Erschrecken Sie bitte nicht, wenn Sie hier die Liste der Nebenwirkungen sehen oder in den Beipackzettel von Targin® schauen. Nebenwirkungen können, müssen aber nicht auftreten. Selbst Nebenwirkungen, die in der Fachsprache bzw. im Beipackzettel als „häufig“ eingestuft werden, treten bei weniger als 10% der Behandelten auf.

Die größten Probleme mit Targin treten beim Absetzen auf, weniger während der Behandlung.

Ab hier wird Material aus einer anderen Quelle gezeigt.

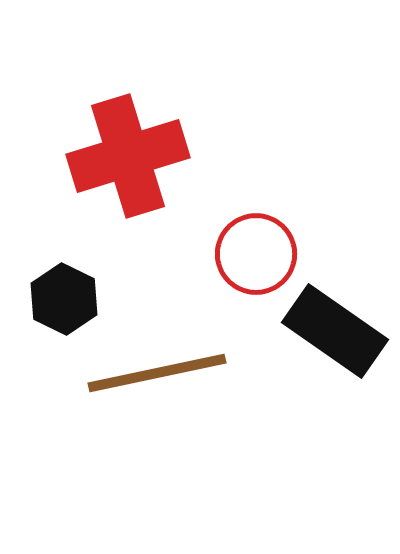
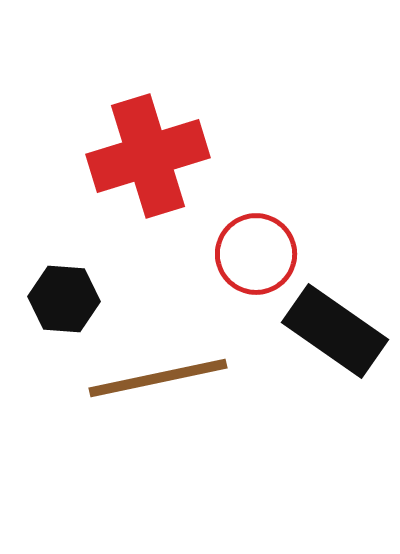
red cross: moved 20 px right
black hexagon: rotated 22 degrees counterclockwise
brown line: moved 1 px right, 5 px down
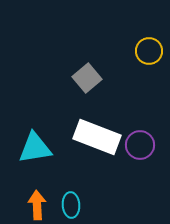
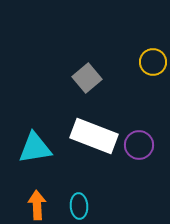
yellow circle: moved 4 px right, 11 px down
white rectangle: moved 3 px left, 1 px up
purple circle: moved 1 px left
cyan ellipse: moved 8 px right, 1 px down
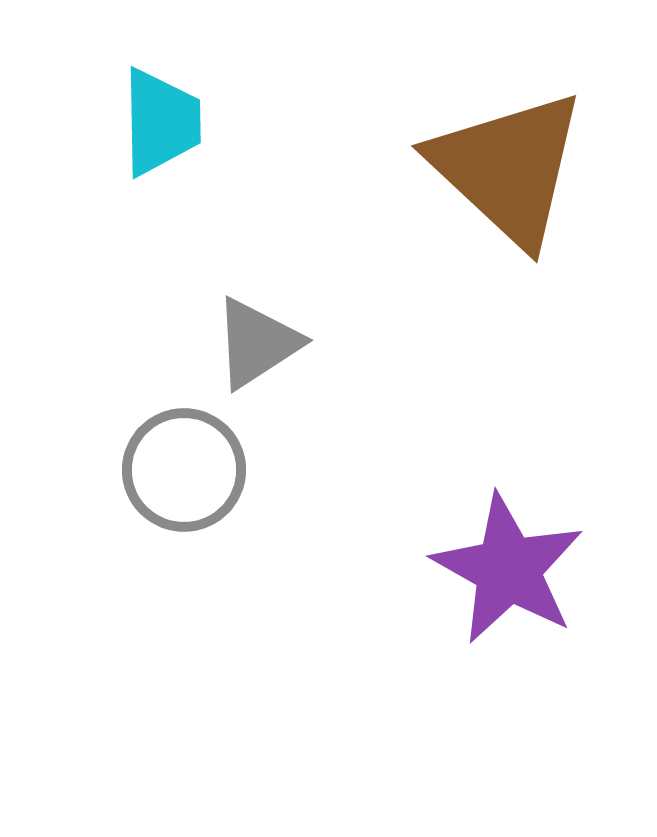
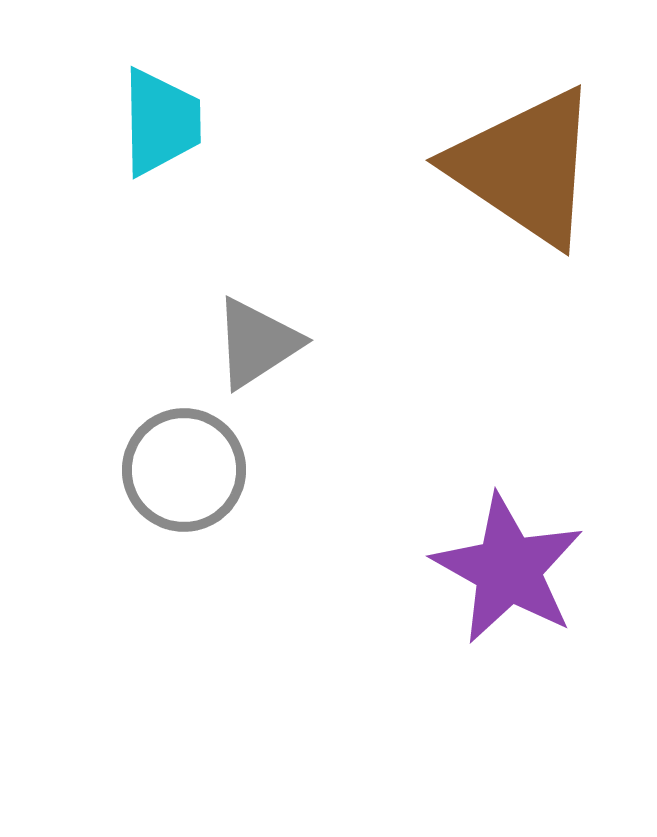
brown triangle: moved 17 px right, 1 px up; rotated 9 degrees counterclockwise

Häufig Nebenwirkungen im Magen-Darm-Bereich

Zu den häufigen Nebenwirkungen zählen Störungen im Verdauungstrakt. Dazu gehören Bauchschmerzen, Verstopfung, Durchfall, Blähungen, Erbrechen und Mundtrockenheit. Ebenso häufig kommt es zu Schwindelgefühlen, Kopfschmerzen, Hitzewallungen/Schwitzen, Schwächezuständen, Appetitmangel, Müdigkeit, Erschöpfung, Schläfrigkeit oder Schlaflosigkeit. Auch im Bereich der Haut können sich Nebenwirkungen bemerkbar machen, und zwar in Form von Juckreiz oder Ausschlag.

Gelegentlich (bei weniger als 1% der Behandelten) treten folgende Nebenwirkungen auf:

  • Denkstörungen, Angst, Nervosität, Verwirrtheitszustände, Unruhe, Depressionen

  • Blutdruckabfall/-anstieg, Schmerzen/Engegefühl in der Brust, Herzrasen, Ohnmacht

  • Atemnot, Husten, laufende Nase, Schüttelfrost

  • Gallenkolik, erhöhte Leberwerte

  • Gewichtsabnahme, Völlegefühl

  • Muskelzittern/-zucken/-schmerzen

  • Überempfindlichkeitsreaktionen

  • Krampfanfälle, Aufmerksamkeitsstörungen, Sprachstörungen

  • Sehstörungen

  • vermehrter Harndrang

  • Arzneimittelentzugssyndrom

  • Wassereinlagerungen in Händen, Fußgelenken, Beinen

  • Verletzungen durch Unfälle

Weitere Nebenwirkungen treten selten auf. Informationen dazu finden Sie im Beipackzettel.